L'air blasé de Cleïs lui fit aisément comprendre qu'elle ne se laisserait pas déstabiliser par ce genre de bassesses.
Lorsque tout le monde fût installé autour d'un thé dans la véranda, Tom fit son apparition. Grand, brun aux yeux verts, il ne ressemblait que peu à sa sœur aînée, Lilya.
- Excusez-moi de mon retard, j'étais au Ministère pour régler quelques affaires. S'empressa de dire l'homme.
Il travaillait au service de la Justice magique et avait souvent des imprévus.
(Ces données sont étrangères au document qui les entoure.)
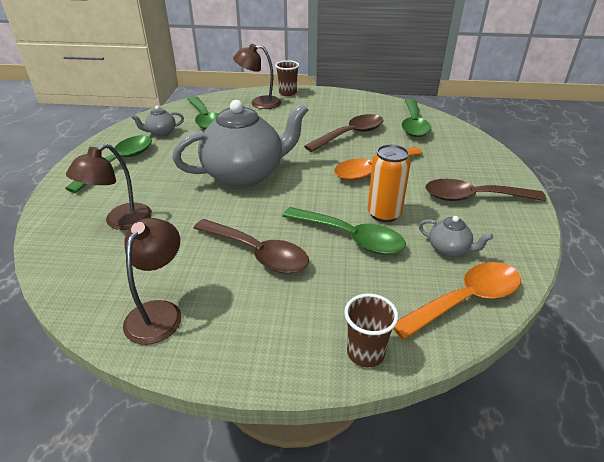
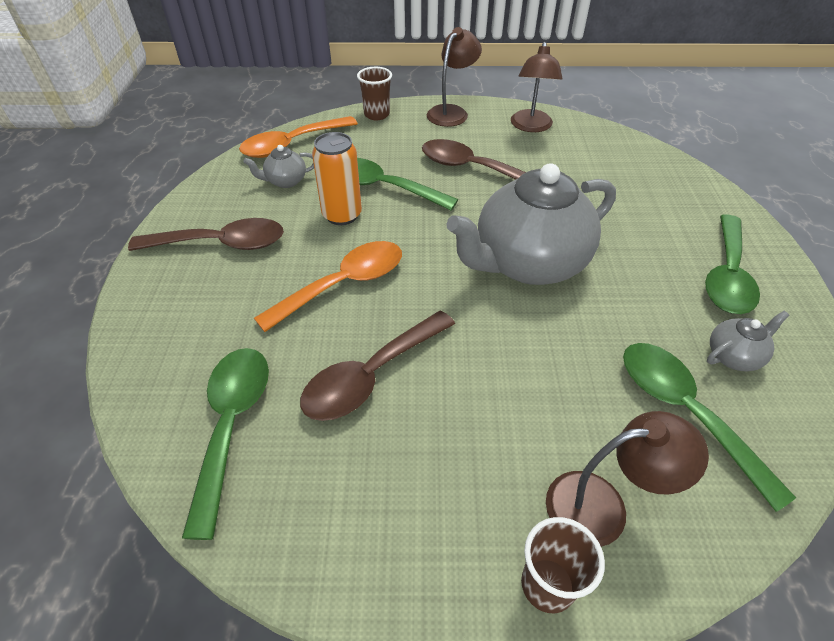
camera: 175 degrees right, 10 degrees up
brown lamp [66,144,152,230] -> brown lamp moved to [427,27,482,127]
grey teapot [419,216,493,257] -> grey teapot turned 45 degrees counterclockwise [243,145,314,188]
- Ne t'en fais pas. Sourit Igor.
Cléo se fit la remarque que son Oncle Tom était la seule personne que son père tutoyait.
- Dites moi les filles, avez-vous hâte d'entrer à Poudlard ? S'intéressa Tom.
- Oui, père. Affirma Cleïs.
- Très impatiente en effet ! Continua Cléo.
- Si elle espère ainsi se défaire de l'éducation que je lui ai donnée, elle se trompe. Releva Igor.
- Et dans quelle maison serez-vous pour tenir nos réputations familiales ? Reprit Tom souriant, faisant fi de ces dernières paroles.
- Serpentard. Dirent en même temps les deux jeunes filles.
La discussion continua avant de dériver vers d'autres sujets.